Data provided
——————————

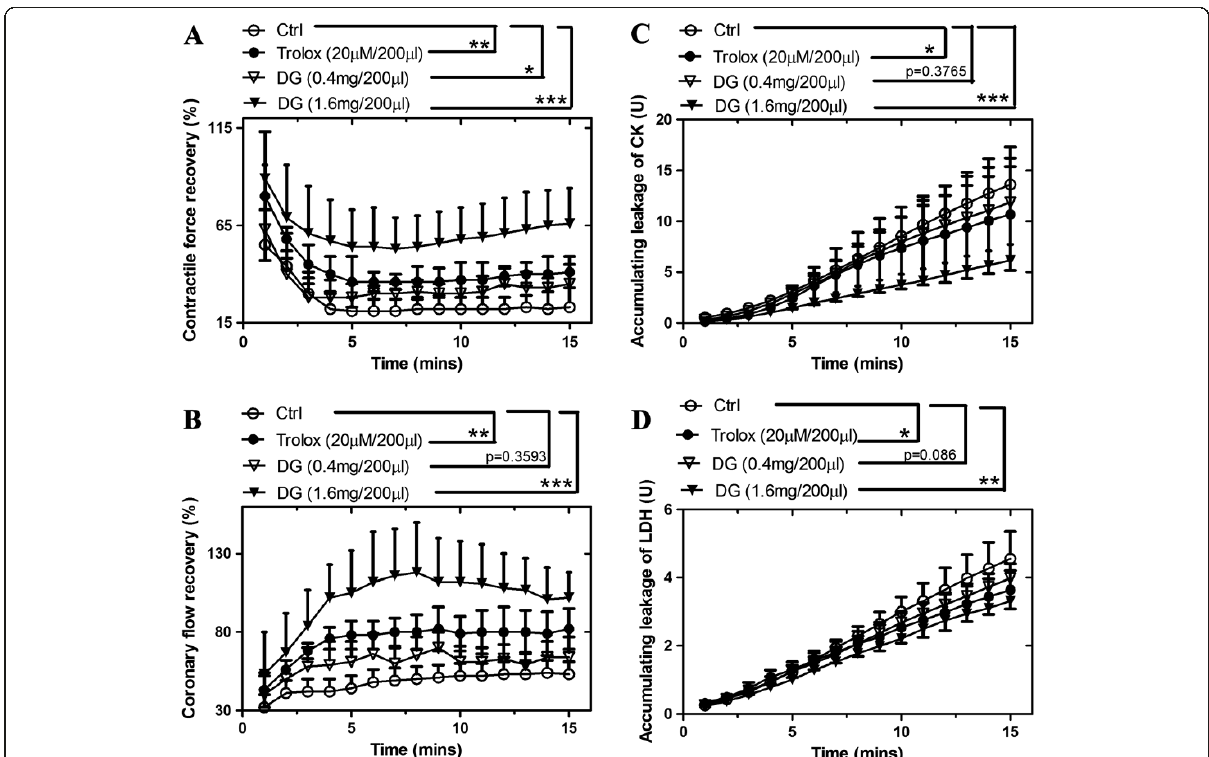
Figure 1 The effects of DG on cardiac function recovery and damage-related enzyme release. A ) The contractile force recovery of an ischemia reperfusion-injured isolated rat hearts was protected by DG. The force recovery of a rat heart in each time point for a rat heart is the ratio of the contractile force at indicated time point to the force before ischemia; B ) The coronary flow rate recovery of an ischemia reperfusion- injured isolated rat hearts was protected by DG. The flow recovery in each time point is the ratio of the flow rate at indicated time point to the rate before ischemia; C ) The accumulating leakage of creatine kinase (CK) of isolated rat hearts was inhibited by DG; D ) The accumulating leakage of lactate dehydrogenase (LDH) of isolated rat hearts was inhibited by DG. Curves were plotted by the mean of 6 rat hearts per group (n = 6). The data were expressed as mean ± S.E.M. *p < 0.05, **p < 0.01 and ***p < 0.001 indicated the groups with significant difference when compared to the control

——————————

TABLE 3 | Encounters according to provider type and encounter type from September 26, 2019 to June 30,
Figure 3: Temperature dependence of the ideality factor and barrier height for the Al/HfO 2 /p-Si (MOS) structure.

——————————

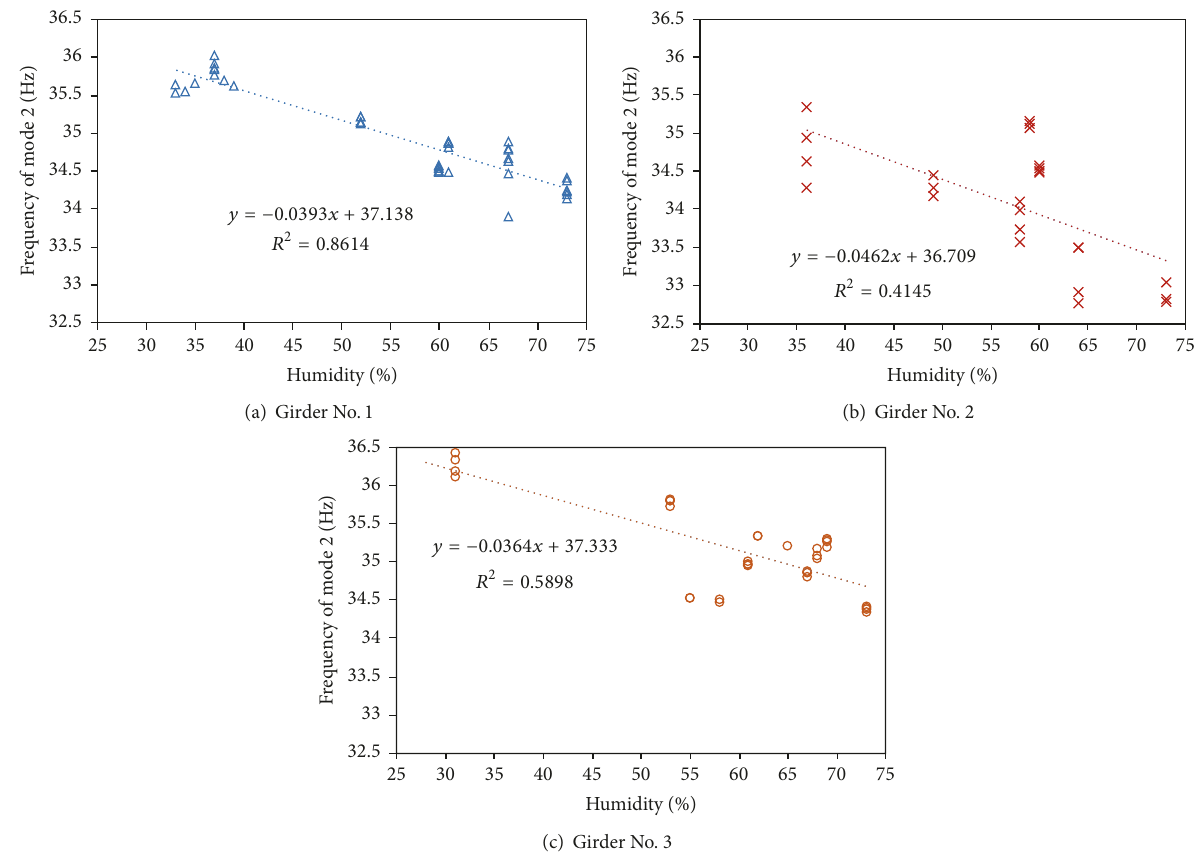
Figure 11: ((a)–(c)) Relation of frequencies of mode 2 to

——————————

Take each line above that holds the string "Figure" and copy it.

Completed exercise
Figure 1 The effects of DG on cardiac function recovery and damage-related enzyme release. A ) The contractile force recovery of an ischemia reperfusion-injured isolated rat hearts was protected by DG. The force recovery of a rat heart in each time point for a rat heart is the ratio of the contractile force at indicated time point to the force before ischemia; B ) The coronary flow rate recovery of an ischemia reperfusion- injured isolated rat hearts was protected by DG. The flow recovery in each time point is the ratio of the flow rate at indicated time point to the rate before ischemia; C ) The accumulating leakage of creatine kinase (CK) of isolated rat hearts was inhibited by DG; D ) The accumulating leakage of lactate dehydrogenase (LDH) of isolated rat hearts was inhibited by DG. Curves were plotted by the mean of 6 rat hearts per group (n = 6). The data were expressed as mean ± S.E.M. *p < 0.05, **p < 0.01 and ***p < 0.001 indicated the groups with significant difference when compared to the control
Figure 3: Temperature dependence of the ideality factor and barrier height for the Al/HfO 2 /p-Si (MOS) structure.
Figure 11: ((a)–(c)) Relation of frequencies of mode 2 to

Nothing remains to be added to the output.